Air Malta chief confirms airline will be replaced by end of year

Air Malta chairman David Curmi confirms that the national airline will be replaced, with the company set to lay off its 300 employees

Air Malta is set to shutter its doors by end of year, but will be replaced by a new airline
Air Malta is set to shutter its doors by end of year, but will be replaced by a new airline

Air Malta chief David Curmi has confirmed that the national airline will be replaced by end of year after the European Commission rejected a government request to inject millions of euro into the company.

According to the Times of Malta, Curmi said that the 300 employees working at Air Malta will be laid off but will be able to apply for work in the new airline.

He said the transition between the two airlines will be seamless for passengers, as the old company will continue operations until the new airline takes over.

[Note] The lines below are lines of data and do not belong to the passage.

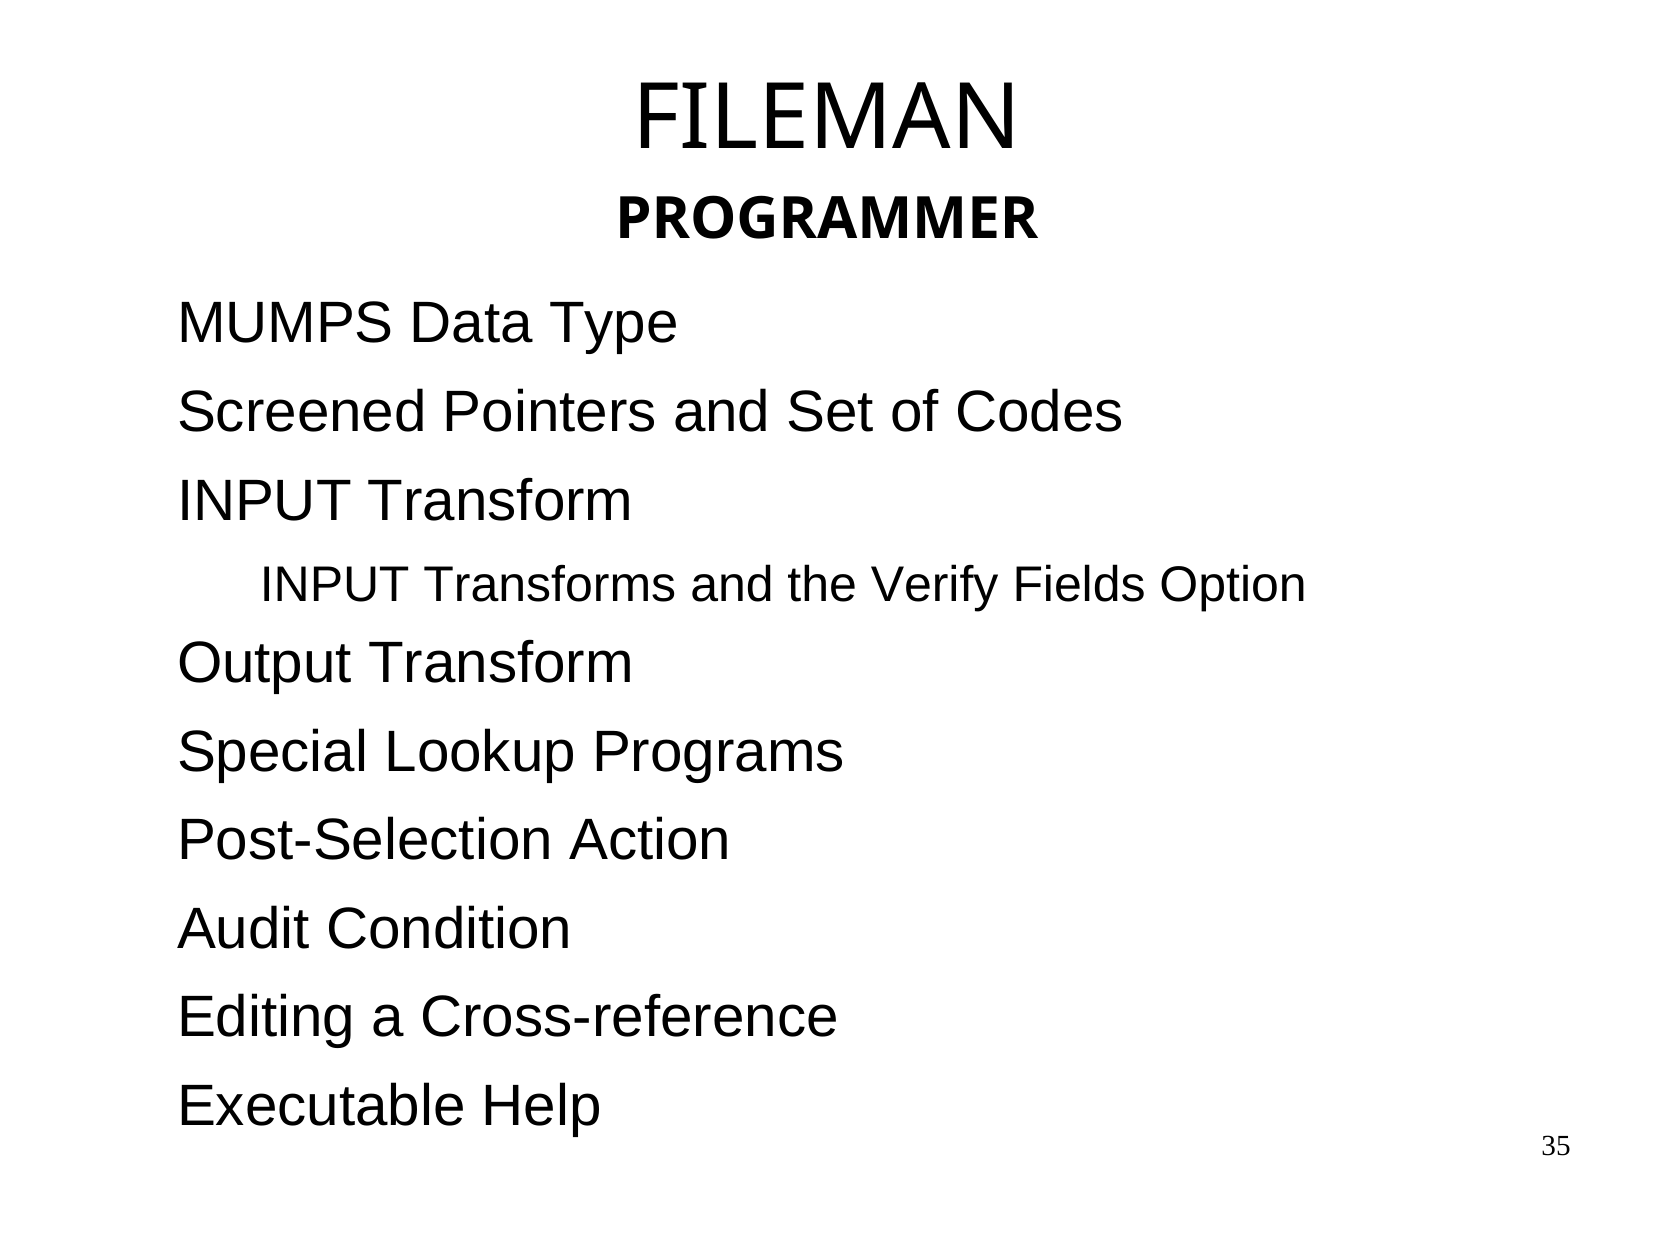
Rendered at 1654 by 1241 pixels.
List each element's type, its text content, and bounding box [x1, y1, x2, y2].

list MUMPS Data Type Screened Pointers and Set of Codes INPUT Transform INPUT Transforms and the Verify Fields Option Output Transform Special Lookup Programs Post-Selection Action Audit Condition Editing a Cross-reference Executable Help [82, 290, 1571, 1136]
title FILEMAN PROGRAMMER [82, 47, 1571, 259]
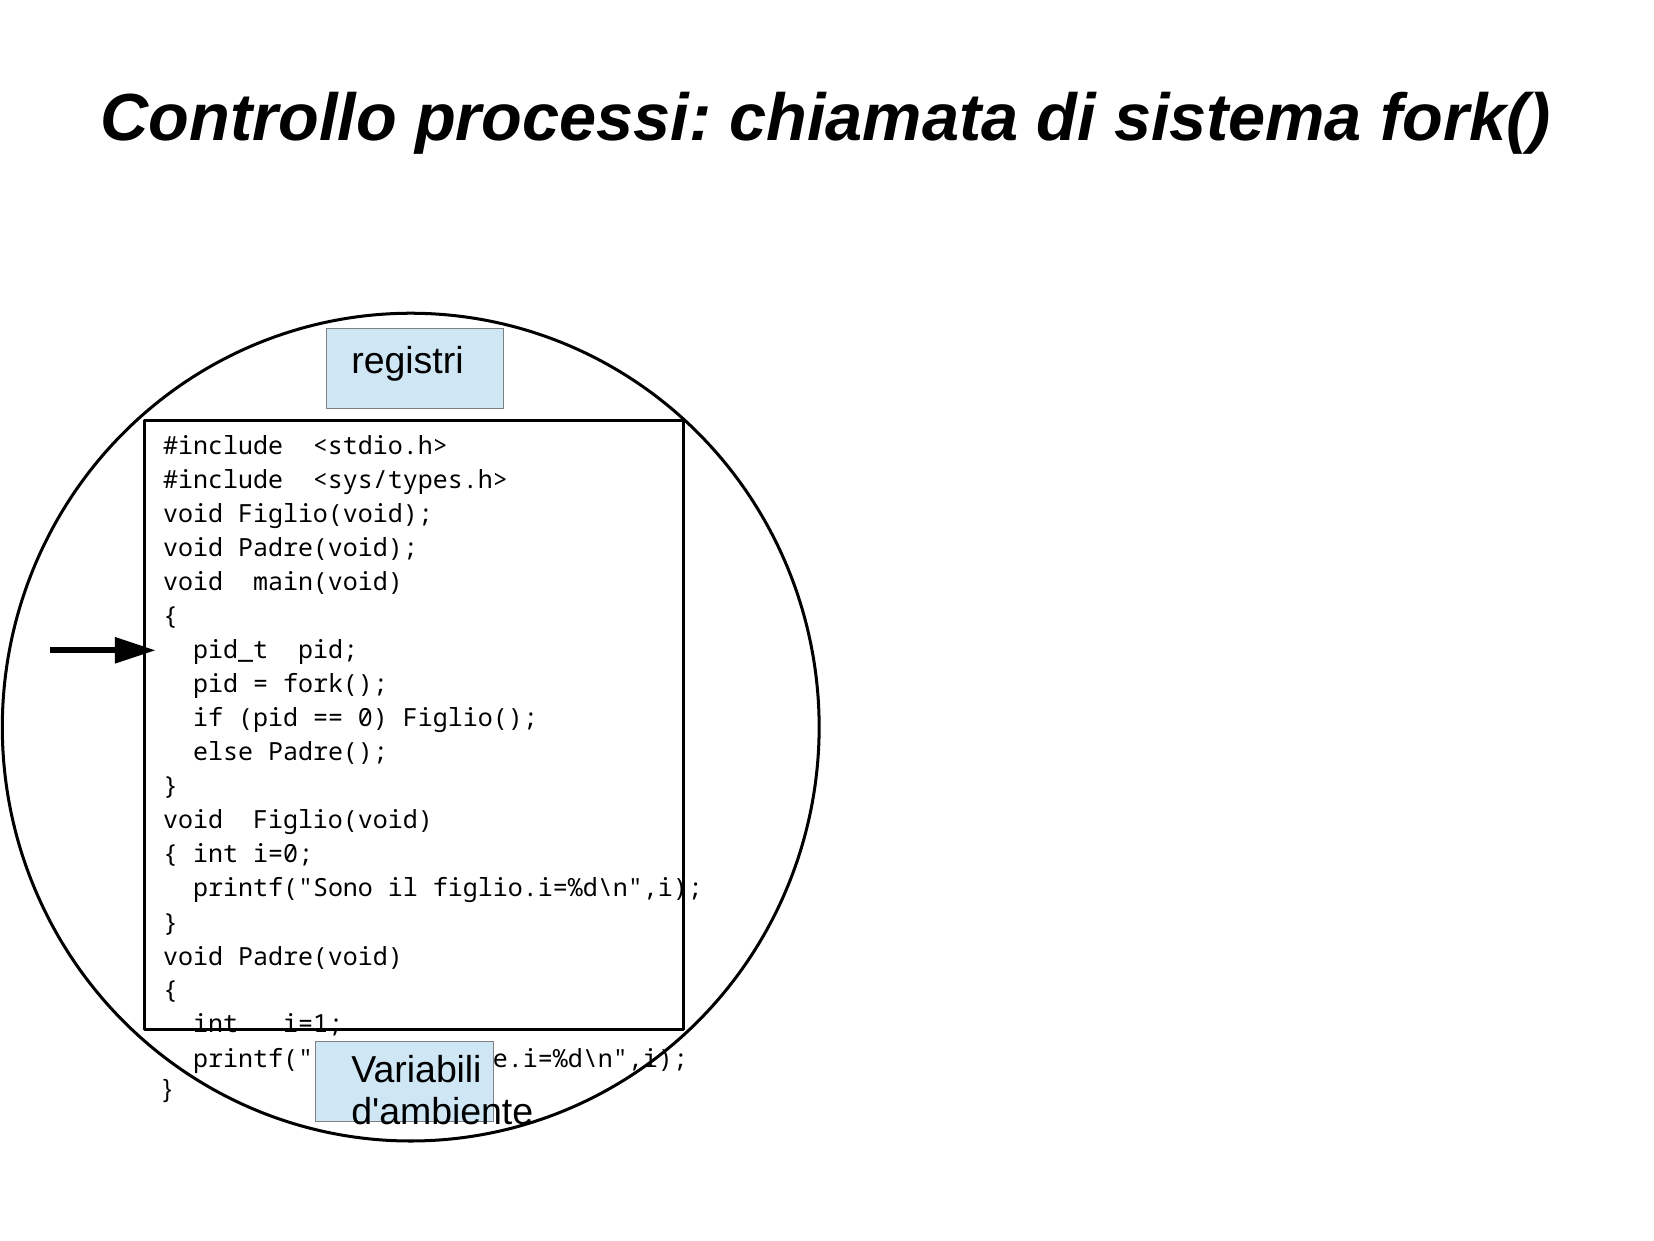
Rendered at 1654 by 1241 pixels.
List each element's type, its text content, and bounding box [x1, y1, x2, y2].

text_box [326, 328, 504, 409]
text_box Variabili d'ambiente [336, 1041, 567, 1141]
title Controllo processi: chiamata di sistema fork() [82, 13, 1571, 222]
text_box registri [336, 332, 567, 389]
text_box #include <stdio.h> #include <sys/types.h> void Figlio(void); void Padre(void); void main(void) { pid_t pid; pid = fork(); if (pid == 0) Figlio(); else Padre(); } void Figlio(void) { int i=0; printf("Sono il figlio.i=%d\n",i); } void Padre(void) { int i=1; printf("Sono il padre.i=%d\n",i); } [685, 420, 828, 1030]
text_box #include <stdio.h> #include <sys/types.h> void Figlio(void); void Padre(void); void main(void) { pid_t pid; pid = fork(); if (pid == 0) Figlio(); else Padre(); } void Figlio(void) { int i=0; printf("Sono il figlio.i=%d\n",i); } void Padre(void) { int i=1; printf("Sono il padre.i=%d\n",i); } [148, 422, 682, 1028]
text_box [315, 1041, 336, 1122]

MaltaToday reported last month that the Maltese government was planning to set up an alternative national airline to replace Air Malta.

The new airline would be rebuilt from scratch, with new conditions of employment in which employees, most notably airline pilots, will be expected to mirror the same conditions as in rival and competing airlines in terms of flying hours.

Finance minister Clyde Caruana in 2022 had already said that Air Malta required a capital injection “but when and how this will happen depends on the decision the European Commission will make.”

A year earlier, he warned that without the green light from Brussels, “Air Malta will not live. It will just have weeks to live.”

Air Malta has been passing through a painful restructuring process as government seeks the European Commission’s green light to shore up the airline.

Caruana had announced a voluntary employee transfer scheme in a bid to cut Air Malta’s workforce by half and save €15 million per year in wages.

Pilots were excluded from this latest exercise since Air Malta had sacked 69 pilots in the summer of 2020 after talks with the Airline Pilots Association broke down.

Government filed a formal state aid application in October 2020 in order to provide Air Malta with financial assistance after suffering a major hit during the pandemic.

Air Malta benefited from a state aid injection of €200 million back in 2012, and further capital injections from strategic asset sales to the government.

Even Air Malta’s slots in major airports were hived off to a separate government company, which leases them back to the airline as a way of safeguarding these slots should the company be shuttered.